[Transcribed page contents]
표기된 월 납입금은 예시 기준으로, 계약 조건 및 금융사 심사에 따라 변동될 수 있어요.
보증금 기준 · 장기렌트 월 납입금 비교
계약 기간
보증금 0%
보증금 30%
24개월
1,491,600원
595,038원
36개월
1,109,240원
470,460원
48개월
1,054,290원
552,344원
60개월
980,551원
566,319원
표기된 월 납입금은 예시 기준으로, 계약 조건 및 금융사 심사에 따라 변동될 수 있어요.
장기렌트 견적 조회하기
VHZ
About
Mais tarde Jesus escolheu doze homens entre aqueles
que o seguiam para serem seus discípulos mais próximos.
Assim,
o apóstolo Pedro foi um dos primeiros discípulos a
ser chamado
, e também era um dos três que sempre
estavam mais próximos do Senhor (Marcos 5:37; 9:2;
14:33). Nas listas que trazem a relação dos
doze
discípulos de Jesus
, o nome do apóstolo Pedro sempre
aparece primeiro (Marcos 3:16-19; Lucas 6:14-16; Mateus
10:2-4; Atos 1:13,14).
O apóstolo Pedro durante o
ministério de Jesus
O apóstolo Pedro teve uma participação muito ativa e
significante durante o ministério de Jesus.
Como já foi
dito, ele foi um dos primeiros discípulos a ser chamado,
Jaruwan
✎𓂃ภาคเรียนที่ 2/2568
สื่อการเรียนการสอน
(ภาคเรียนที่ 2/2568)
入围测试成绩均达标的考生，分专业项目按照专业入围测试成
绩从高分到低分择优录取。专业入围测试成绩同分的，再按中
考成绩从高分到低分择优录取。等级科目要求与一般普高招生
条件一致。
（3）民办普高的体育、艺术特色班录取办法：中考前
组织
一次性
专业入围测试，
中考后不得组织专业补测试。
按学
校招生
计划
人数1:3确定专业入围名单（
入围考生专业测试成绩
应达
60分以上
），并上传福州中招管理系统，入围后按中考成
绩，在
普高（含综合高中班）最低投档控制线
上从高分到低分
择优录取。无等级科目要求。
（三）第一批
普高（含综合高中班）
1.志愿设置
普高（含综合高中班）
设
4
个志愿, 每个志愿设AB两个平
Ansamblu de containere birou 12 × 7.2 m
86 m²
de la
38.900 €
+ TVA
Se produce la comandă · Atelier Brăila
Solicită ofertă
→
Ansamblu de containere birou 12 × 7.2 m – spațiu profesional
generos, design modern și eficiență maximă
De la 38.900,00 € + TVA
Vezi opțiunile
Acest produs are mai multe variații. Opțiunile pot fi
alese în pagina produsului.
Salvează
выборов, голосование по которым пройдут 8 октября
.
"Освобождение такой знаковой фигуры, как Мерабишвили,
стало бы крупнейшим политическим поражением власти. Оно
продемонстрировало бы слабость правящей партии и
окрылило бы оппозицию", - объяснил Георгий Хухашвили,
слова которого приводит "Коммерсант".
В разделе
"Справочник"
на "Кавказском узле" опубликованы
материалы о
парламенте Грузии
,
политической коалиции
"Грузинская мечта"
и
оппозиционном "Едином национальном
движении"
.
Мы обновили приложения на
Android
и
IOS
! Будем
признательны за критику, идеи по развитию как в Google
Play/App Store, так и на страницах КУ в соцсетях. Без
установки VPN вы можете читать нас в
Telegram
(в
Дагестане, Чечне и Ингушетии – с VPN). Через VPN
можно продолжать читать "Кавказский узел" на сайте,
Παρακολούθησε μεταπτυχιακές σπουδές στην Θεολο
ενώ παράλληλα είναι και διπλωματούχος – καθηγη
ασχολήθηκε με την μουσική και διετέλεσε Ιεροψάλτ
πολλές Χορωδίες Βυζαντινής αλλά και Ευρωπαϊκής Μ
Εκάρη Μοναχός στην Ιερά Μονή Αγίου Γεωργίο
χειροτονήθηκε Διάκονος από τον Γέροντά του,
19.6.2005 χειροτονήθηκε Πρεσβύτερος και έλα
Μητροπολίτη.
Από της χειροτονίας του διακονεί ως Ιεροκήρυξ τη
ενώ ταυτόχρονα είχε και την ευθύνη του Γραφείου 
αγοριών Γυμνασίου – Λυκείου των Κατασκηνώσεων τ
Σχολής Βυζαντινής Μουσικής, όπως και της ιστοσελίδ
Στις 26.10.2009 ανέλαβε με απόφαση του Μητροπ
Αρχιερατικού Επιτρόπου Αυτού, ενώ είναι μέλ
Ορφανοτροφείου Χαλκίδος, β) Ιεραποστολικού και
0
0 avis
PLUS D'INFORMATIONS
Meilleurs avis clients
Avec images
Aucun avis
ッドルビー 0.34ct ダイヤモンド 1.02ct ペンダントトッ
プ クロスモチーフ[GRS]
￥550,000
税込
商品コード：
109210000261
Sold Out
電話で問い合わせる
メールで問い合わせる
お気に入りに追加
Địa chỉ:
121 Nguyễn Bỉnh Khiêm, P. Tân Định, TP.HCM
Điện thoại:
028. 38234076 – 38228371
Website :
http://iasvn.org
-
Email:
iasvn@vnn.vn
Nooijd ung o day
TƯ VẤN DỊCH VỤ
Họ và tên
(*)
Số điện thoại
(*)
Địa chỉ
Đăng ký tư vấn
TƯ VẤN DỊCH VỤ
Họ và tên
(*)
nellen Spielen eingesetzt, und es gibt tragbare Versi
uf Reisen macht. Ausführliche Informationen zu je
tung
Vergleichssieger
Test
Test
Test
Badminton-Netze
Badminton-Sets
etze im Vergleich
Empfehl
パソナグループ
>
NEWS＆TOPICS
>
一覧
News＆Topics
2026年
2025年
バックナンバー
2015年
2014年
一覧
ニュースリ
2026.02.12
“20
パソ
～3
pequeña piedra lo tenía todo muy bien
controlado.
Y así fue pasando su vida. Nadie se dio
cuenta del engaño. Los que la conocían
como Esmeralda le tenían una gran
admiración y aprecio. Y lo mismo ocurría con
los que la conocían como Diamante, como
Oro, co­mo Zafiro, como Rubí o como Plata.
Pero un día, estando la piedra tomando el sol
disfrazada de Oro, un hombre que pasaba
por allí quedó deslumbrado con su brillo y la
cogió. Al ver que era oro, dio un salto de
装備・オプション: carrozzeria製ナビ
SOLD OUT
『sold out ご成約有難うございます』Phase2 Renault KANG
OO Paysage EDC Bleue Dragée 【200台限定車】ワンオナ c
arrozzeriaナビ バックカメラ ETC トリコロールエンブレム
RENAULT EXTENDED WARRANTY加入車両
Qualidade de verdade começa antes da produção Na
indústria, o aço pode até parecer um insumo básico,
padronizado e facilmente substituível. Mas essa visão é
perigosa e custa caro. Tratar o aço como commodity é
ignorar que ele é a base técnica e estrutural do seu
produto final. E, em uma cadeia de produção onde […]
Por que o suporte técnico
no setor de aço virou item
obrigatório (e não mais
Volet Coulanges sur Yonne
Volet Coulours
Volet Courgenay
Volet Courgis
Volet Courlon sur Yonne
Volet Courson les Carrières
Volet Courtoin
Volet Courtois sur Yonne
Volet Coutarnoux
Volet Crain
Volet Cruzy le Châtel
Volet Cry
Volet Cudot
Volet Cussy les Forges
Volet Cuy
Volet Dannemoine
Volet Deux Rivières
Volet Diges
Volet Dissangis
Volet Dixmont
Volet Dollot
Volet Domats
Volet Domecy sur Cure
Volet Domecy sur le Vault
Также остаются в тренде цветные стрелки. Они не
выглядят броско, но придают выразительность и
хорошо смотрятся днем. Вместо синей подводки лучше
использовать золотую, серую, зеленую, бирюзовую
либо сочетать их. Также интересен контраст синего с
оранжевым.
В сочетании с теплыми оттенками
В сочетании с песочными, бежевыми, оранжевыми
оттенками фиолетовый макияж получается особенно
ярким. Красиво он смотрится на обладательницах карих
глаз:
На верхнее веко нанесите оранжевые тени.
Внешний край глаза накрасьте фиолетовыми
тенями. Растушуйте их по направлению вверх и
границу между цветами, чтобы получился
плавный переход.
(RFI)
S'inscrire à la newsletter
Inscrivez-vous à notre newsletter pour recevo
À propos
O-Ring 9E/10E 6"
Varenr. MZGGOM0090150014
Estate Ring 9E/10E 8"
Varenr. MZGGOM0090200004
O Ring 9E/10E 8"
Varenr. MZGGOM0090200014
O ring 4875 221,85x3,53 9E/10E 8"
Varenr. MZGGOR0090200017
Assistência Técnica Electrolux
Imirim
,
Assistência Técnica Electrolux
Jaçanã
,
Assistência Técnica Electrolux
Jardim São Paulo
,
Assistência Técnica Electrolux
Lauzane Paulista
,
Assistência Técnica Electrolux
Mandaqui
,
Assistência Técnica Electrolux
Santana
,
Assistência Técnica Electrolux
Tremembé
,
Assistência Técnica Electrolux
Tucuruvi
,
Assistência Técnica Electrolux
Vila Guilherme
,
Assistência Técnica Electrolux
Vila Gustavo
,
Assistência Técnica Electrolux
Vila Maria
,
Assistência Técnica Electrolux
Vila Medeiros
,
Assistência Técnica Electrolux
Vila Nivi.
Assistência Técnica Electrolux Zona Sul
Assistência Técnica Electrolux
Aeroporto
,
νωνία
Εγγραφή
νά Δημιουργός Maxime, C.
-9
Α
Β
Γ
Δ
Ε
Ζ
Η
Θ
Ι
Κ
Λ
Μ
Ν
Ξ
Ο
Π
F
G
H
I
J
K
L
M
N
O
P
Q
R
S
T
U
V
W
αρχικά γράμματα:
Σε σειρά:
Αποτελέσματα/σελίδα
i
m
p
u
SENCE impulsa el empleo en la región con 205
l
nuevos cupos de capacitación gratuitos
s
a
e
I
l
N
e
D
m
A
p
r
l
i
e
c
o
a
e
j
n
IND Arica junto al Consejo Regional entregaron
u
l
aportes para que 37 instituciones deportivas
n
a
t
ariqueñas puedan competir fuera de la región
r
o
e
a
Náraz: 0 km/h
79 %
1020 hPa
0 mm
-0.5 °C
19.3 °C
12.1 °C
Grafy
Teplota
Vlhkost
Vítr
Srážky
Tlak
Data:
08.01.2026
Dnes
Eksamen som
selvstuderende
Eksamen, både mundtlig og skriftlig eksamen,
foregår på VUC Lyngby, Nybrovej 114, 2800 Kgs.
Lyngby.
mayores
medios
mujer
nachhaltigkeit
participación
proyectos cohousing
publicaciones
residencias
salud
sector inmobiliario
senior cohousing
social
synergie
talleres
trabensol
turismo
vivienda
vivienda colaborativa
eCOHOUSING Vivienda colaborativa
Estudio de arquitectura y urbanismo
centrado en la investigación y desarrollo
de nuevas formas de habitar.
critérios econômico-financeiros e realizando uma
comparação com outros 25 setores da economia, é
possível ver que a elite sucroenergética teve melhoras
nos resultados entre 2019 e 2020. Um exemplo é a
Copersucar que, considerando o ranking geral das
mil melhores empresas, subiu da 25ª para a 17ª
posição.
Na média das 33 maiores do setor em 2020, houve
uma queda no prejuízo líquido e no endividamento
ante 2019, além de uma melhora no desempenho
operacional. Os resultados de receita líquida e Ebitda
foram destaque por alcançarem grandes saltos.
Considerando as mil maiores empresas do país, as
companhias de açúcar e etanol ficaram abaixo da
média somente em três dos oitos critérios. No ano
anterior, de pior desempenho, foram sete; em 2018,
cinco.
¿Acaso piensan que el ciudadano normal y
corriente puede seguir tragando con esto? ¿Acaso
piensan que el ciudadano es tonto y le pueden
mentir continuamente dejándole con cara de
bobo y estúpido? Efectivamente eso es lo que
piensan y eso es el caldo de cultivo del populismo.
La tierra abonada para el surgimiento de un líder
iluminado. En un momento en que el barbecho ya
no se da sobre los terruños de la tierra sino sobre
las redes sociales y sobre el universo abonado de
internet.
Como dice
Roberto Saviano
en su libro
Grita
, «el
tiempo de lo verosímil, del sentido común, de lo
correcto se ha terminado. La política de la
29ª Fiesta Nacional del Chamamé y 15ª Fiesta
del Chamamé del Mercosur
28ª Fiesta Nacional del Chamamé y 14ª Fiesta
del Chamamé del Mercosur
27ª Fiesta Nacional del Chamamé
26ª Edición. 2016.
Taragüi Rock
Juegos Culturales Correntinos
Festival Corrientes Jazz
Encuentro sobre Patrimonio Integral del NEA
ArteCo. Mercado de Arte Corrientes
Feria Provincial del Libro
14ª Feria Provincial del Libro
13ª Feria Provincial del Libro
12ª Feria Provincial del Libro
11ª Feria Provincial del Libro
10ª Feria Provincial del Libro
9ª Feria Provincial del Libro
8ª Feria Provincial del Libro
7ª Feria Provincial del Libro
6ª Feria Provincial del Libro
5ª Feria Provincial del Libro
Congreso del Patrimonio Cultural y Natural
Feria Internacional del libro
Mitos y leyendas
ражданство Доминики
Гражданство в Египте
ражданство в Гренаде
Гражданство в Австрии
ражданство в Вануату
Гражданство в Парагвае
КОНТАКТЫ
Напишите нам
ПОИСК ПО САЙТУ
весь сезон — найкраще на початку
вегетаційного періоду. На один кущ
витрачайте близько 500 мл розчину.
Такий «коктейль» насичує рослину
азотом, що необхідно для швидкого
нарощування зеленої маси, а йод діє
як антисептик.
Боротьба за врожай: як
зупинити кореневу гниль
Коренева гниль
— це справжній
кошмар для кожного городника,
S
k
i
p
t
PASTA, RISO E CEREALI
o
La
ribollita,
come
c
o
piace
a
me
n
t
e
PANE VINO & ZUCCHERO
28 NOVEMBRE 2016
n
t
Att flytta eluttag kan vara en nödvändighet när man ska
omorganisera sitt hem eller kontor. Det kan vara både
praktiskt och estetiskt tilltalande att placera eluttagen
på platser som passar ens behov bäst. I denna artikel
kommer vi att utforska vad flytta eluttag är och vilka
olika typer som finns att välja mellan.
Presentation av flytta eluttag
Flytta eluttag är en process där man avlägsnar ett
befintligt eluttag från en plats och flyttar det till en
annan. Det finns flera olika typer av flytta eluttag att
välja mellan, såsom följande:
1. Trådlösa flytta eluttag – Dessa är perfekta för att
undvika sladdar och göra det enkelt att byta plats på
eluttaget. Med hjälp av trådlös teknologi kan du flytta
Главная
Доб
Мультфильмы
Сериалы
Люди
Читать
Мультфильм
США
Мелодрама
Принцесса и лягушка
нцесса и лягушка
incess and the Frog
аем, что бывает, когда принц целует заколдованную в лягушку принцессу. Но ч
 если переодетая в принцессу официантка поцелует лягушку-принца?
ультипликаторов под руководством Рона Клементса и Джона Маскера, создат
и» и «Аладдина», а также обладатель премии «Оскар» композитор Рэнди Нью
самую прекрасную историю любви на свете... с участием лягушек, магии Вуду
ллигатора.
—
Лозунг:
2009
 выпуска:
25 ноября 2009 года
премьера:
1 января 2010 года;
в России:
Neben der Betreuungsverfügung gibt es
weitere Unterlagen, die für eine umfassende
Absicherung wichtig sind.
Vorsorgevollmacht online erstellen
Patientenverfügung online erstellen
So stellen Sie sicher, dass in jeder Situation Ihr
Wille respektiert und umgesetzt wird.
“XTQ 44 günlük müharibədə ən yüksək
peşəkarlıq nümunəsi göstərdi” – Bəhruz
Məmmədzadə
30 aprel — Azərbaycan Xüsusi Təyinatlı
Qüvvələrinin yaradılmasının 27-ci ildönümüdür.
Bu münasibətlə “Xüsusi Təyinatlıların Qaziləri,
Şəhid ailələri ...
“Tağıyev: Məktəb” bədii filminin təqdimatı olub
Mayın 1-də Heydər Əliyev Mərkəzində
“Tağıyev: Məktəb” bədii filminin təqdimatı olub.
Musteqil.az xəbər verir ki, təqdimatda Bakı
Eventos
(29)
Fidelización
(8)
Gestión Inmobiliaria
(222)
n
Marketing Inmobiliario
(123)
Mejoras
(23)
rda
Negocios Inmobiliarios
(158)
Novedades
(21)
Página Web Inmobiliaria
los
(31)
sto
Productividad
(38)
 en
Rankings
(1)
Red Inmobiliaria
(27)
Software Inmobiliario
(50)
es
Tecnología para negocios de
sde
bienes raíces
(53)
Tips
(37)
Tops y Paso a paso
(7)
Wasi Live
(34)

● **WORK REQUIRED**: From the records above, give again exactly the lines running from the line with "парламенте Грузии" to the line with "Дагестане, Чечне и", inclusive.

● **ANSWER BELOW**:
парламенте Грузии
,
политической коалиции
"Грузинская мечта"
и
оппозиционном "Едином национальном
движении"
.
Мы обновили приложения на
Android
и
IOS
! Будем
признательны за критику, идеи по развитию как в Google
Play/App Store, так и на страницах КУ в соцсетях. Без
установки VPN вы можете читать нас в
Telegram
(в
Дагестане, Чечне и Ингушетии – с VPN). Через VPN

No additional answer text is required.